Taxes Reformed, Now What?
2017 has been a whirlwind year, and, not to be outdone, the Trump administration has ended it with a bang by passing the tax reform bill. Though Trump and the GOP are celebrating, much is still left to be discussed, such as how will the tax reform impact employers?
According to Geoff Manville, government relations leader at Mercer, a global HR consulting firm, “As the sweeping Republican tax bill heads to enactment, its healthcare and fringe benefit provisions present a mixed bag to employers. Under the legislation, the Affordable Care Act’s individual mandate penalty will be repealed beginning in 2019, potentially taking millions of people out of the individual health care market. The bill will also do away with the employer deduction for qualified transportation fringe benefits and offer a two-year trial program offering tax credits to employers providing certain paid family leave.”

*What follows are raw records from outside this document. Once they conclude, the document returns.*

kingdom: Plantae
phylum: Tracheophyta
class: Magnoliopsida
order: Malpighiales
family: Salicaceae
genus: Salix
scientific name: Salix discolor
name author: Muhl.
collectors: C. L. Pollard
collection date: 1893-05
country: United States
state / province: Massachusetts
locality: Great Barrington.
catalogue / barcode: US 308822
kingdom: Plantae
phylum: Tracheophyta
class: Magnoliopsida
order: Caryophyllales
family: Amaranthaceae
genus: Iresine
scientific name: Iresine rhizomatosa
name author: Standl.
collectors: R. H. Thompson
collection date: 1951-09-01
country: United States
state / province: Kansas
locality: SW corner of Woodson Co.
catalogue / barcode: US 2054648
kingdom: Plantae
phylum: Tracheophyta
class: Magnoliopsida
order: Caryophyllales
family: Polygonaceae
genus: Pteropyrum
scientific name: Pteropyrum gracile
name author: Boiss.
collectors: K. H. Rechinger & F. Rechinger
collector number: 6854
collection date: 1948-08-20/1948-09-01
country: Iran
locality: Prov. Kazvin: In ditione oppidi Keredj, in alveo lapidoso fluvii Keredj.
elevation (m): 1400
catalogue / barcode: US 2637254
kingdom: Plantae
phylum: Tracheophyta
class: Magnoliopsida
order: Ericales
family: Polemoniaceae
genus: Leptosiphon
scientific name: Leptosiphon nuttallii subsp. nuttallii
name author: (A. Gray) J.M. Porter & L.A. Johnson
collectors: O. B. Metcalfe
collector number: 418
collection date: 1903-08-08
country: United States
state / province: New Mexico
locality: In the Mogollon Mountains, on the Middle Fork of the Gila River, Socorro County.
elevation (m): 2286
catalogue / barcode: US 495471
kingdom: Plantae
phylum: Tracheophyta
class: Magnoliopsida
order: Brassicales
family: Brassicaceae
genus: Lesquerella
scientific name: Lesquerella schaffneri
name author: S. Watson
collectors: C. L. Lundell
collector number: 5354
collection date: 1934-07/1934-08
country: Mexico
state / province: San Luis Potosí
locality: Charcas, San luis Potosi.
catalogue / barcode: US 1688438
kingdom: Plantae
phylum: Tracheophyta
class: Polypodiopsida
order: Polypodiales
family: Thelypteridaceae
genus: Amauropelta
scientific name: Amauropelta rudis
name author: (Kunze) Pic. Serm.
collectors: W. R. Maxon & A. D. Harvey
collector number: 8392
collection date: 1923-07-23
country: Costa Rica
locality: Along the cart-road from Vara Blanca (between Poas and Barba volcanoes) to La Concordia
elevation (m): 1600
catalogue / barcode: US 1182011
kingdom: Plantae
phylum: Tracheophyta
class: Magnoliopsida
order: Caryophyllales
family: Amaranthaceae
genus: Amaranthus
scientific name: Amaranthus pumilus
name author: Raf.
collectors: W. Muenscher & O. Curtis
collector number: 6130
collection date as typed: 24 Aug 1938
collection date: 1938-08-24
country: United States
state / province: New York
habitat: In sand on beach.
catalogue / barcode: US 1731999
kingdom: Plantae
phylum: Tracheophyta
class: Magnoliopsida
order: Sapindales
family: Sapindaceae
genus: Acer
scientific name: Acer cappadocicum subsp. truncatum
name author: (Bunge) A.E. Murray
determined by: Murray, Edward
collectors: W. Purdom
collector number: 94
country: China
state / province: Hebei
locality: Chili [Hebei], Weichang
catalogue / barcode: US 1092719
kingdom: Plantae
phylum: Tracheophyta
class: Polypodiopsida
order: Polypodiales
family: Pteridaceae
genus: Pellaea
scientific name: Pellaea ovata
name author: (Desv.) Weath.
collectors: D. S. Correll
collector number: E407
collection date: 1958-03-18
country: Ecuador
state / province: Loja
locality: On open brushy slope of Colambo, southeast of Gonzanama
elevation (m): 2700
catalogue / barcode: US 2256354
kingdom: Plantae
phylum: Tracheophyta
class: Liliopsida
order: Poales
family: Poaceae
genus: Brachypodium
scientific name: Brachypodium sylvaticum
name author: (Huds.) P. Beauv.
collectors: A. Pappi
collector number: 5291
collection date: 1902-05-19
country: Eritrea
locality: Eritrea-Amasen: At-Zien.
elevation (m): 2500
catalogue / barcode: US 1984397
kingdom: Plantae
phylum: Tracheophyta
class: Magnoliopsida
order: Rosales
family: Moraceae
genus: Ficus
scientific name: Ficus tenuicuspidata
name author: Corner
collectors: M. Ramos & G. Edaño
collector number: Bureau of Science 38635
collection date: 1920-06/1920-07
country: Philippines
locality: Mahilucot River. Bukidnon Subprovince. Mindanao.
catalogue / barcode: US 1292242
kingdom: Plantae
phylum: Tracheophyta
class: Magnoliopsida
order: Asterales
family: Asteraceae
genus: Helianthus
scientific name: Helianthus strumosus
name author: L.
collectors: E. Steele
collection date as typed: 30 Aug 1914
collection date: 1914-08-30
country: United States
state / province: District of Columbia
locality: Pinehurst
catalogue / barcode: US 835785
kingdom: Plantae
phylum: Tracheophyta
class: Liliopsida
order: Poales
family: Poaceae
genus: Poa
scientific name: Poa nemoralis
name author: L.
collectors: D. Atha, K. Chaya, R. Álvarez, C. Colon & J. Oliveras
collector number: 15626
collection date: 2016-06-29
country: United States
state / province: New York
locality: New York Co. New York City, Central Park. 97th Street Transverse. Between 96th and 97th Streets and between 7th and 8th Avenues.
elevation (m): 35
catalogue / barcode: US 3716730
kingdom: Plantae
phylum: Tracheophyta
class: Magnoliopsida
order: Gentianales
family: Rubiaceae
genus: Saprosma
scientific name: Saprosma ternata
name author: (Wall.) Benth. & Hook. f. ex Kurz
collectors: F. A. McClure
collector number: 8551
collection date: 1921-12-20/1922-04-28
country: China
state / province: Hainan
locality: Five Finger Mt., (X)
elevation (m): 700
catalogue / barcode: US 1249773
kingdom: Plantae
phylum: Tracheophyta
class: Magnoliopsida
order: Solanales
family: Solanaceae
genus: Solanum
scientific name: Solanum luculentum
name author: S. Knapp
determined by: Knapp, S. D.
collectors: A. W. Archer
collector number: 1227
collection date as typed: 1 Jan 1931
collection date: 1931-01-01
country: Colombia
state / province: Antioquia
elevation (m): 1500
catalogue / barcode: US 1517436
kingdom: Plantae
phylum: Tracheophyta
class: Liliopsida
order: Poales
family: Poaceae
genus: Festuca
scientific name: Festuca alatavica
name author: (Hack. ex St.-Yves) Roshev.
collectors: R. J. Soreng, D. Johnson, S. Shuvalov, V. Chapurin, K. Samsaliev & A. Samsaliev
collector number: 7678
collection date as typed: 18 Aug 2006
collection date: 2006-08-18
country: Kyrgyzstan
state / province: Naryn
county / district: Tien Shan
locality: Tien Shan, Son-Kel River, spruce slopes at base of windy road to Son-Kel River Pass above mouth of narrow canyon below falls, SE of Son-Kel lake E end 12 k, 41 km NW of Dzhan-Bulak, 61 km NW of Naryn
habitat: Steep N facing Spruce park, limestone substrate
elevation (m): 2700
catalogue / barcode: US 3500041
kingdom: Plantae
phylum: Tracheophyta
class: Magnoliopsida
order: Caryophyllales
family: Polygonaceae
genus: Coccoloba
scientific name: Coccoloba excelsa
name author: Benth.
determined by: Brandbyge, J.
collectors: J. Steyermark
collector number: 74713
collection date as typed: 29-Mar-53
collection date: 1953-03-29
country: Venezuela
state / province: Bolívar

Beginning in the new year, employers can no longer deduct money provided to employees for commuter benefits, including qualified parking and mass transit. Additionally, employers can no longer deduct employees’ pre-tax contributions to these commuter plans.
“The January 1 effective date does not leave much time for employers to decide whether or how to modify their transportation programs given that most employees have already made their elections for this benefit for 2018,” says Tracy Watts, Mercer’s US leader for healthcare reform and senior partner at its Washington D.C. office.
Also suspended starting in 2018 is qualified bicycle commuting expenses and employee tax exclusion for moving expenses, paid or reimbursed by the employer.
Come 2019, individuals will no longer pay a penalty if they’re uninsured. For now, this means employers who sponsor self-funded healthcare plans are required to send 1095s to employees at the end of January 2018 and will be required to report for 2018 in early 2019, says Watts.
Though the reform has many gray areas left to be addressed, there are some things that remain unaffected. These include the following:
- Affordable Care Act’s 40 percent tax on high-cost employer-provided healthcare plans
- Employer-provided healthcare coverage exclusion from employee income
- Adoption- and dependent-care assistance
- Educational expenses
- Employer child-care tax credit
- Employer tax deduction for on-site fitness facilities.
As everyone gets ready to ring in the new year, HR leaders are tasked with reviewing and amending benefits and tax policies impacted by the reform.
Watts suggests: “You will want to consult with your tax adviser and make appropriate payroll changes for all tax status changes effective January 1, 2018… In addition to notifying employees, you will need to make revisions to benefit communication materials, plan documents, online resources and other collateral that reference the impacted benefits.”